“Well,” she reported, “Sergeant Holcomb went tearing down to the Trader’s Transfer Company, hot on the trail of some baggage with the initials ‘D.M.’ on it. He found the baggage all right, and the more Trader tried to tell him it wasn’t mine, the more he thought Trader was in league with you. So he became pretty hostile and smashed open the baggage. He found a lot of property which had been surreptitiously moved from some of the buildings which had been fired by this gang of incendiaries. Of course, he didn’t know what it was at the time, but all of the fur coats and things made him suspicious. So he got in touch with the detective division and they identified the property in short order. So naturally, Sergeant Holcomb arrested me, and Judge Summerwaite signed the writ of habeas corpus and I got out just about the time Trader made some incriminating admissions.”
“Did Trader implicate Weyman?”
“Not by the time I’d left. He did implicate Prescott and this Diana Morgan. Now, suppose you be nice to a poor working girl and satisfy my curiosity as to what happened, and then give your undivided attention to your driving. Personally, I want to catch that ship.”
“Well,” Mason said, “it all started when I got to figuring the thing from the standpoint of psychology. I figured that Walter Prescott had the psychology of a murderer rather than that of a victim, so starting my reasoning in that goofy way, I got to wondering who his victim could possibly have been. And I began to think of Carl Packard’s disappearance. Then, suddenly, I saw a great light. Suppose Walter Prescott, as an insurance adjuster, had been standing in, either with or without Wray’s knowledge, with a gang of incendiaries. It would make a perfect set-up, and it wouldn’t have been the first time such a thing had happened. And if Packard had suspected Prescott, and was getting hot on the trail, Prescott would have been just the type to bump him off.
“But Carl Packard, who was a logical victim, couldn’t have been a victim because he’d shown up at the hospital and made a voluntary statement that the accident had been his fault; that he’d been looking at something he saw in the window — and then the whole thing clicked in my mind.

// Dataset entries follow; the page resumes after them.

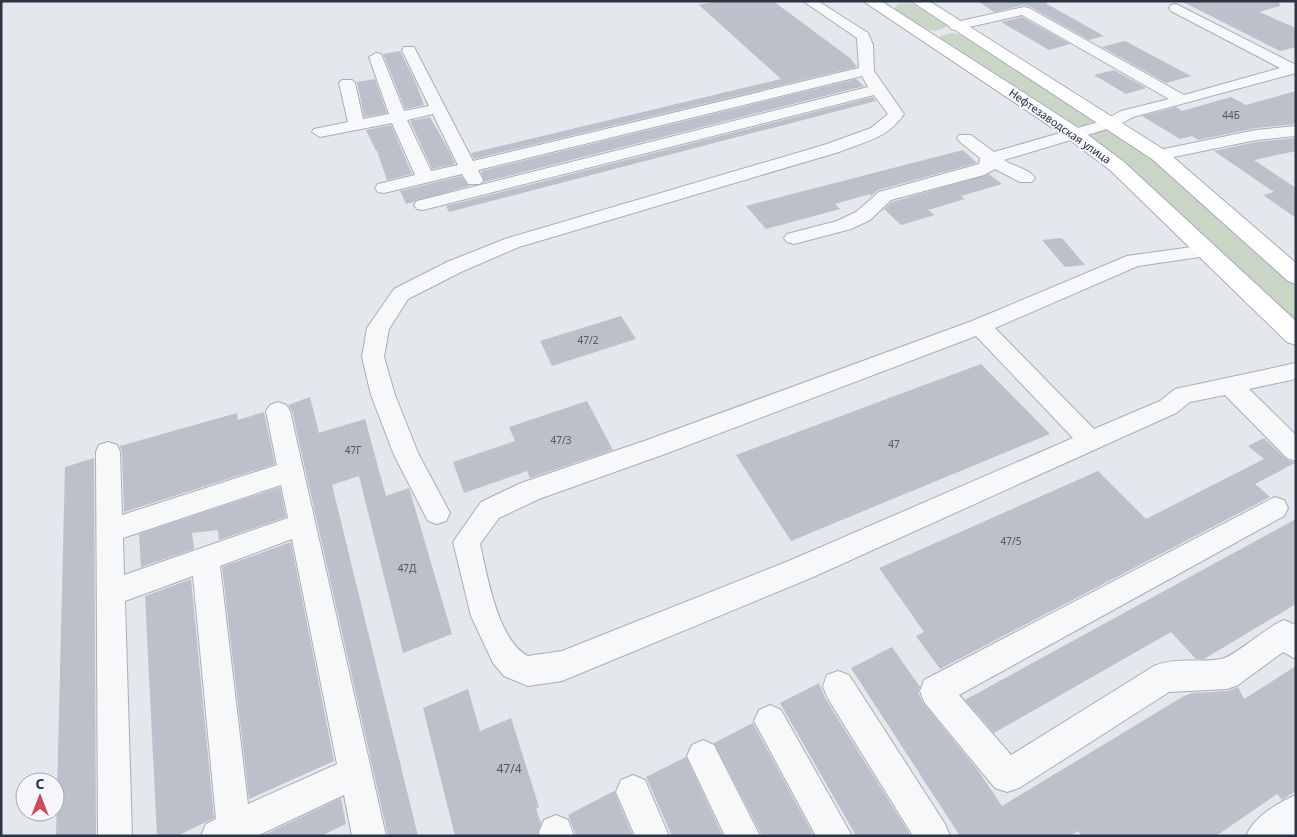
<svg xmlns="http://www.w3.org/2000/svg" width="1297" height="837" viewBox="0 0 1297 837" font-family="'Noto Sans',sans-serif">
<rect width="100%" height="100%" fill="#e4e7ec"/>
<path fill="#c9d6c5" d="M910,3L947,24L948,26C928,39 909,20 893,9L899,4Z
M953,33L965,36L1096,120L1083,126L1070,125L939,40L941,36Z
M1103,129C1134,132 1265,259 1296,286V327L1087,136L1089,132Z"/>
<path fill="#bbc0ca" d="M718,1H773L850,58L857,67L474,159L471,153L781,79L699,5Z
M978,1H1046L1047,4L1104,36L1089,40L1029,6L1024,5L994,12Z
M1181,1H1279L1280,6L1259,12L1296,28V47L1280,51Z
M1022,17L1070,44L1049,50L1001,22Z
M1125,41L1191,76L1166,83L1102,47Z
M400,51L416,83L424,105L405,109L383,54Z
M1114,70L1146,88L1126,94L1094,75Z
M375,79L387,113L364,117L357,82Z
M856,79L864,86L484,182L481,171Z
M1296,91V124L1256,128L1198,140L1192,136L1180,139L1142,116L1176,107L1182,111L1231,97L1246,105Z
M873,97L876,101L449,212L446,206Z
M430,117L451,154L455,164L432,169L410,121Z
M391,125L412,174L387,180L377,151H376L366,130Z
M1296,138V151L1254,160L1296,188V218L1263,195L1274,192L1214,151L1256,142Z
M963,150L977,163L878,190L871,196L870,194L835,204L840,209L766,229L746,206Z
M989,174L1002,184L961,196L965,199L928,210L935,215L901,225L884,209L892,202Z
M461,176L469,186L406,204L400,191Z
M1062,238L1085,265L1065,267L1042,240Z
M621,316L636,339L552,366L540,341Z
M981,364L1050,434L791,541L736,455Z
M310,397L319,433L365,419L386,496L409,488L452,634L403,653L359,476L332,485L418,836H388L292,411L288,405Z
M587,401L613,450L530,478L527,471L464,493L453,462L515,441L509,427Z
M264,412L275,464L124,512L122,452L120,446L237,413L238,420Z
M1264,438L1286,459L1295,463L1255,484L1270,497L940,669L916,636L924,632L879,568L1098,471L1146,519L1264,459L1248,446Z
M94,458L96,836H56L65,467Z
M280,487L286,517L219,540L218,530L192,533L194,549L141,567L139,534Z
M1296,519V604L1204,659H1196L1171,632L994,733L965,700Z
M291,542L334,761L249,799L222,567Z
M191,579L214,818L177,836H157L145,596Z
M892,647L920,687L918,692L923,703L977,769L1002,806L1184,696L1192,693L1227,691L1238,687L1244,699L1296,666V791L1282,800L1277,794L1216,836H1082L1078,831L1070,836H960L851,668Z
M819,683L825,698L911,836H856L780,703Z
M468,689L480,731L511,718L539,807L536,809L541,823L538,836H455L423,708Z
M753,723L814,836H762L714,743Z
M686,757L723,836H672L646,777Z
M614,791L633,836H576L568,815Z
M341,798L346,824L321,836H262Z"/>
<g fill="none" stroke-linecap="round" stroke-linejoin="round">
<g stroke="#a9aeb7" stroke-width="2">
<path id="minor" d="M803,1H818L868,33L873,45L874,71L904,114C888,138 864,142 839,152L519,247L461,272L408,299L389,329L384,357L395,395L418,453L450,513L446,521L437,524L428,521L394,455L371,395L362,357L367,328L394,289L447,262L505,239L827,144L871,128L888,114L874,95L423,210L417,209L414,205L417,201L868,87L862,76L478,170L483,180L480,184H468L462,174L384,193L378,192L375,188L378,184L415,175L392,123L320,137L312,132L314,129L348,122L339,83L342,80H352L355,83L363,119L389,114L369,57L376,53L381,54L404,111L429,106L402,50L404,47H414L473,161L859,68L857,38ZM433,114L458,165L431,171L407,120Z
M1176,4L1296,65V73L1133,117L1117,126L1004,160C1014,167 1028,168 1035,178L1032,182H1020L995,169L984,175L891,200L870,220L851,229L794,244L787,242L784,238L787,234L837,221L856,212L879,192L979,164L980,158L959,141L957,138L959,135H971L994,152L1105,120L1121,111L1169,99L1022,15L956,30L951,29L949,26L951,23L1024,7L1029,8L1184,95L1280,68L1171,11L1169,8L1171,5Z
M1296,126V136L1256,140L1159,160L1153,159L1151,155L1153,151L1159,150L1256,130Z
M1206,245L1213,247L1216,251L1213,255L1138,266L995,328L1094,429L1160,401L1175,389L1296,363V379L1249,389L1296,435V461L1287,458L1225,395L1190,402L1176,413L811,578L562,681L528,686L504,676L493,663L471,616L453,542L481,502L521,483L647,440L972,321L1127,256ZM976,336L1073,438L791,560L562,651L528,656C498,641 487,575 480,544L499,518L539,499L665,454Z
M278,402L286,405L290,411L386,836H352L344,795L257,836H201L206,824L216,819L193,576L125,601L132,836H98L96,452L99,445L108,442L117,445L120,452L122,515L277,465L266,411L270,405ZM281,485L288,518L124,575L123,538ZM292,539L337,764L248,804L220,566Z
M1275,497L1284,500L1288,508L1284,516L959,695L1011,755L1154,666C1176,657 1198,663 1221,659C1234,657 1266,627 1284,620L1296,625V659L1283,652L1238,685L1227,689L1169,692L1019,788L1007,792L995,788L924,702L920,691L924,680Z
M838,671L849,675L945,824L950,836H913L827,697L823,686L827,675Z
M770,705L781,710L852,836H816L754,721L759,710Z
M703,740L714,745L760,836H725L687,756L692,745Z
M633,775L645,780L669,836H635L616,792L621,780Z
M1296,795V833L1292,836H1246C1254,817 1277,803 1296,795Z
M556,815L568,820L574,836H540L539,832L544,820Z"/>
</g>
<g stroke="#a3abb8" stroke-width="2">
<path id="major" d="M863,1H881L1080,129L1124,162L1296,321V345L1287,342L1110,170L1066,137Z
M911,1H929L1166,151L1296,263V284L1288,281L1152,159Z"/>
</g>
<use href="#minor" fill="#f7f8fa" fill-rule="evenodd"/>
<use href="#major" fill="#fff" fill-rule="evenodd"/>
</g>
<g text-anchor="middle" stroke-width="4" stroke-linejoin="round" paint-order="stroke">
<g font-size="10" fill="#4f5766">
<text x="1231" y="119">44Б</text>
<text x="588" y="344">47/2</text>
<text x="561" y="444">47/3</text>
<text x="894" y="448">47</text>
<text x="353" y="454">47Г</text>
<text x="1011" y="545">47/5</text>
<text x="407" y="572">47Д</text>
</g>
<g font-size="11" fill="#2b3445" stroke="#f4f6f9">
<text transform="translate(1060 126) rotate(35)" y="4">Нефтезаводская улица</text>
</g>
<g font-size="12" fill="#4f5766">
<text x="509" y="773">47/4</text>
</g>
</g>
<rect width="1297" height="837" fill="none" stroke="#2b3445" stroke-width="5"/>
<g transform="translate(40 797)"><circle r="24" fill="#f4f6f9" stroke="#a4a8b1"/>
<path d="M0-4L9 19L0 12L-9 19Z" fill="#d1495b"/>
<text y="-8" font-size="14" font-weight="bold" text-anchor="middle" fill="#2b3445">С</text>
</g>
</svg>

“Packard was getting close on the trail of the real firebugs. They decided to murder him in such a way it would be virtually impossible to bring home the murder to them. You can see what happened: Weyman, one of the conspirators, let the gang beat him up enough so that he looked as though he’d sustained minor injuries in an automobile accident. Then, when Packard started out for Walter Prescott’s house, Harry Trader, with his big van, followed along behind, and, at the proper moment, smashed Packard into the curb. He promptly unloaded Packard, put him in the covered van — and note that the covered van was an important factor in the conspiracy — and hustled off toward a hospital. The next time we contact the injured man is when he appears in the hospital. But, just as a stage magician frequently substitutes watches when he’s walking from the audience up to the stage, so the victims were substituted during that journey in the covered van.
“The more I thought of it, the more I realized how perfectly plausible such a murder would be. Jason Braun, alias Carl Packard, was put into the van in an unconscious condition. He may have been dying then. For all we know, he was immediately the victim of the brutal assault which smashed in his head in such a way that identification became virtually impossible.
“When the covered van arrived at the hospital, Weyman, feigning unconsciousness, took Jason Braun’s place and was carried out on the stretcher.
“Now then comes the masterly touch. Jason Braun was to disappear permanently. The conspirators wanted to make it seem that there was nothing suspicious about his disappearance. Therefore, they pulled that traumatic amnesia business, and Dr. Wallace fell for it, hook, line and sinker. He patched up Weyman’s face, and Weyman came back to his house, having poured a little whiskey on his garments, taken a few drinks, and put on the act of having been drunk and fighting again.
“Now, when he arrived at the house, his wife told him of the latest gossip of the neighborhood; of what Mrs. Snoops had seen in Walter Prescott’s house.